Let $M_n$ be the set of $n\times n$ real matrices, identified with $L(\mathbb{R}^n,\mathbb{R}^n)$ in the usual way. Let $U \subset M_n$ be the subset $$U = \{ X \in M_n | I-X \text{ is invertible} \}$$
Show that $U$ is an open subset of $M_n$ and it contains $V = \{X | \ ||X|| < 1\}$ where $||\cdot||$ is the operator norm.
So far the only way I have managed to come up with is to show that $M_n$ is complete, then "Guess" the inverse of $I-X$ as $I+X+X^2+\cdots$ then show that this converges when $||X|| < 1$ so $V \subset U$. Then use this to prove that the set of invertible matrices is open and then apply the homeomorphism $f(X) = I-X$ to show $U$ is open.
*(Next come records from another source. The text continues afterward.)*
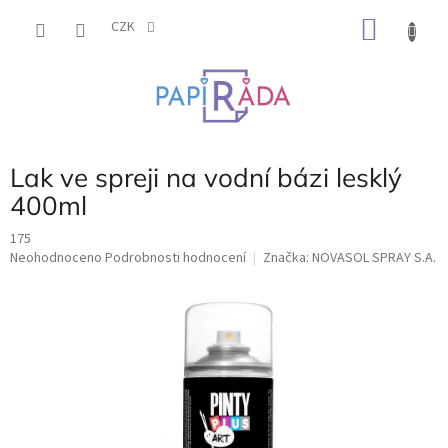
Přejít
NÁKU
na
CZK
obsah
KOŠÍK
Lak ve spreji na vodní bázi lesklý
400ml
175
Průměrné
Neohodnoceno
Podrobnosti hodnocení
Značka:
NOVASOL SPRAY S.A.
hodnocení
produktu
je
0,0
z
5
hvězdiček.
As you can see that is very complicated, this question is just one small section of a longer question designed to be done in 30 minutes so I am probably missing a much easier way of solving the problem. Any help is much appreciated.
Sketch:
If we write $$ X=\begin{bmatrix}x_{11}&\dots&x_{1n}\\\vdots&\ddots&\vdots\\x_{n1}&\dots&x_{nn}\end{bmatrix}, $$ then $$ \det(I-X)=\det\begin{bmatrix}1-x_{11}&\dots&-x_{1n}\\\vdots&\ddots&\vdots\\-x_{n1}&\dots&1-x_{nn}\end{bmatrix} $$ is a polynomial in the $x_{ij}$'s (use the cofactor/symmetric group expansion) so the determinant is continuous in the entries of the matrix $X$. Hence the preimage of $\mathbb{R}\setminus\{0\}$ is an open set (and the open set is $U$).
For the second part, note that $I-X$ is not invertible is the same as $X$ has an eigenvalue of $1$. The condition that $\|X\|<1$ implies that all eigenvalues of $X$ have norm less than $1$.